10:30 a.m. Pentagon River Entrance. Defense Secretary Mark Esper welcomes Saudi Prince Khalid bin Salman, vice minister of defense, to the Pentagon on the steps of the River Entrance.
2 p.m. Pentagon Briefing Room. Deputy Assistant to the Secretary of Defense for Strategic Engagement Kim Joiner and District of Columbia National Guard commanding general Maj. Gen.
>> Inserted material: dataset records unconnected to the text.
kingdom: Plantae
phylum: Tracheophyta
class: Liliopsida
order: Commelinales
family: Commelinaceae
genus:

William Walker provide remarks and host World War II veteran Sgt. Herman Zeitchik, in honor of the 75th anniversary of the liberation of Paris. Live streamed at www.defense.gov/Watch/Live-Events.
6 p.m. 1750 Independence Avenue S.W. Friends of the National World War II Memorial 75th anniversary commemoration of the liberation of Paris from Nazi Germany, with Susan Eisenhower, granddaughter of former president Gen. Dwight D. Eisenhower, and David Norquist, deputy defense secretary. wwiimemorialfriends.networkforgood.com/events
7 p.m. 70 District Square S.W. Politics and Prose Bookstore discussion on The Russia Trap: How Our Shadow War with Russia Could Spiral into Nuclear with author George Beebe, director for intelligence and national security at the Center for the National Interest. www.politics-prose.com/events
TUESDAY | SEPTEMBER 3
11:30 a.m. 58 East 68th Street, New York. Council on Foreign Relations discussion with former defense secretary Jim Mattis, on his new book, Call Sign Chaos: Learning to Lead. www.cfr.org
WEDNESDAY | SEPTEMBER 4
7:30 a.m. 1250 S. Hayes Street, Arlington. Third annual Defense News conference, featuring Matthew Donovan, acting Air Force secretary; Michael Griffin, undersecretary of defense for research and engineering; Ryan McCarthy, acting Army secretary; Gen. James McConville, Army chief of staff; and many others. conference.defensenews.com/agenda
QUOTE OF THE DAY
“I will not now, nor will I when I take off the uniform, make judgments about the president of the United States or the commander in chief. I just won’t do it.”
Joint Chiefs Chairman Gen. Joseph Dunford, insisting he will remain apolitical when he retires from military service next month.